Vor dem Hintergrund der zentralen Bedeutung von Kontingenz, Zurücksetzung und Neuanfang in Kracauers Geschichtsdenken ist auch der Titel Flexibler Faschismus zu lesen. Es geht um die Wandelbarkeit »rechter Mobilisierung«, die Anpassungsfähigkeit faschistischer oder faschistoider Propaganda, die je nach gesellschaftlichem Kontext und historischer Periode unterschiedliche Formen annehmen mag. Und es geht immer wieder um die Frage, was dieser Mobilisierung entgegengestellt werden konnte oder hätte können, könnte oder kann.
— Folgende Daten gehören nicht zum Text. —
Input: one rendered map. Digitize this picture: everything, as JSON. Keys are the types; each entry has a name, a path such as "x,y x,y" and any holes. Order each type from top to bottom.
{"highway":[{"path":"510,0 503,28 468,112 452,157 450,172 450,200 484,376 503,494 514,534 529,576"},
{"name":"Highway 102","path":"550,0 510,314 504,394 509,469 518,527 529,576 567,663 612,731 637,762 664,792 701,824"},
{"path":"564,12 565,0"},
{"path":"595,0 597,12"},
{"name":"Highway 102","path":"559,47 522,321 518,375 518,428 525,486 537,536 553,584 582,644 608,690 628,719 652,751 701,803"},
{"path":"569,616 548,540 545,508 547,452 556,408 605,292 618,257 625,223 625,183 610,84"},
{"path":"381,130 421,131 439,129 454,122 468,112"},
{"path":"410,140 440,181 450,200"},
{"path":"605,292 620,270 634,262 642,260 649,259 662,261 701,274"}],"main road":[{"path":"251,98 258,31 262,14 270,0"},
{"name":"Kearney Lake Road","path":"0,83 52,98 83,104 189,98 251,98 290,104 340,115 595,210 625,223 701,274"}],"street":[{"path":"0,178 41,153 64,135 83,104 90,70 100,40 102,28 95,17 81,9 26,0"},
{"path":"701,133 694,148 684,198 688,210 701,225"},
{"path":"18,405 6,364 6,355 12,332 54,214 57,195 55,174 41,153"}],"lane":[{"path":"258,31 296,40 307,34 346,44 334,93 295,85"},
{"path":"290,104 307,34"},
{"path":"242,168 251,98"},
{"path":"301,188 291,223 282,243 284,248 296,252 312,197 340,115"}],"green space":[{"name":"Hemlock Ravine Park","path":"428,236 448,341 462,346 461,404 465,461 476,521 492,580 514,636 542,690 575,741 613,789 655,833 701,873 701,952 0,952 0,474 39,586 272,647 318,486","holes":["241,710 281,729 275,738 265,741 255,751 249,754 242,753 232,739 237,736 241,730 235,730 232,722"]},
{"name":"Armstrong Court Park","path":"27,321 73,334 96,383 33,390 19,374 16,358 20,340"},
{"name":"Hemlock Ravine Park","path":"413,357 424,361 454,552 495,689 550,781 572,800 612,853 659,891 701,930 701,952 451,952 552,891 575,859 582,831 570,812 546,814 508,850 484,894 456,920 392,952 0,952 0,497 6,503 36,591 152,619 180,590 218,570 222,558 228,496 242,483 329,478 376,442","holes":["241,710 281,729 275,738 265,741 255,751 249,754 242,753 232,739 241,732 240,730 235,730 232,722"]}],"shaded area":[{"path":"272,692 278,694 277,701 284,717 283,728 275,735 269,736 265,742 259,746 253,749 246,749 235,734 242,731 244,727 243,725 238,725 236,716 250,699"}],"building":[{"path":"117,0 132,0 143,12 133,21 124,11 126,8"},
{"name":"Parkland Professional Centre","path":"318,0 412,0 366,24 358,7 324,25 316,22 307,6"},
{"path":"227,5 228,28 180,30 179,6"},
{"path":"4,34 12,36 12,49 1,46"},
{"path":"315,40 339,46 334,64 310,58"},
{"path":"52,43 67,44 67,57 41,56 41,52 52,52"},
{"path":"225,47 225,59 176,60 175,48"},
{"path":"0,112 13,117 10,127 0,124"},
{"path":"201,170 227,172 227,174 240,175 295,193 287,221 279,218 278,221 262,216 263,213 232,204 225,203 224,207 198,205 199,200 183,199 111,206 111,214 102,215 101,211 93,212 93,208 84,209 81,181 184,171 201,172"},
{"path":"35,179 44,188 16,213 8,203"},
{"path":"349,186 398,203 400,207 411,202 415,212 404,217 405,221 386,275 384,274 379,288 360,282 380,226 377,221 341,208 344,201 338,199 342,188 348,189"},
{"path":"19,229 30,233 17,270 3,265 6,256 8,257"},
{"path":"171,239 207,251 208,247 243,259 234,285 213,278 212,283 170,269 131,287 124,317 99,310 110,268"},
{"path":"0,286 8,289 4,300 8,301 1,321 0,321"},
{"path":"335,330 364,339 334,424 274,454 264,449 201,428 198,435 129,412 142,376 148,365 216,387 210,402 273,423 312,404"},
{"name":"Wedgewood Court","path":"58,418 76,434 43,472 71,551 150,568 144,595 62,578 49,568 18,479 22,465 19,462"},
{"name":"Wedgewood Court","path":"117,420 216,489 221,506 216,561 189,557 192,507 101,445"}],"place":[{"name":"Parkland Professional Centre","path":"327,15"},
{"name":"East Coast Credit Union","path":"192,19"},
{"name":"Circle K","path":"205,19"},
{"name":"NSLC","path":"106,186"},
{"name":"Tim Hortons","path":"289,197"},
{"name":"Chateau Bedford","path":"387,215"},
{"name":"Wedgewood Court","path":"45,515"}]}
So etwa sieht Robnik Faschismus nicht als eine »automatische« Folge von Austeritätspolitik, denn »es könnte – anderes politisch-propagandistisches Handeln vorausgesetzt (das ist natürlich die Crux) – ja auch sozialistische Gegenmobilisierungen und linke Gegenhegemonie-Kämpfe begünstigen«.

Unter Robniks Schlussfolgerungen findet sich denn auch eine feurige Verteidigung des Radikalismusbegriffs. Diesen grenzt er von landläufigen (verinnerlichten oder absichtlichen) Vermischungen mit Extremismus ab und fordert – weil er mit Kracauer die Massen für wahrheitsfähig hält – seine Rehabilitierung als Kampfmittel gegen die aktuellen Formen rechter Politik. Denn diese sind eben nicht radikal, sondern extrem.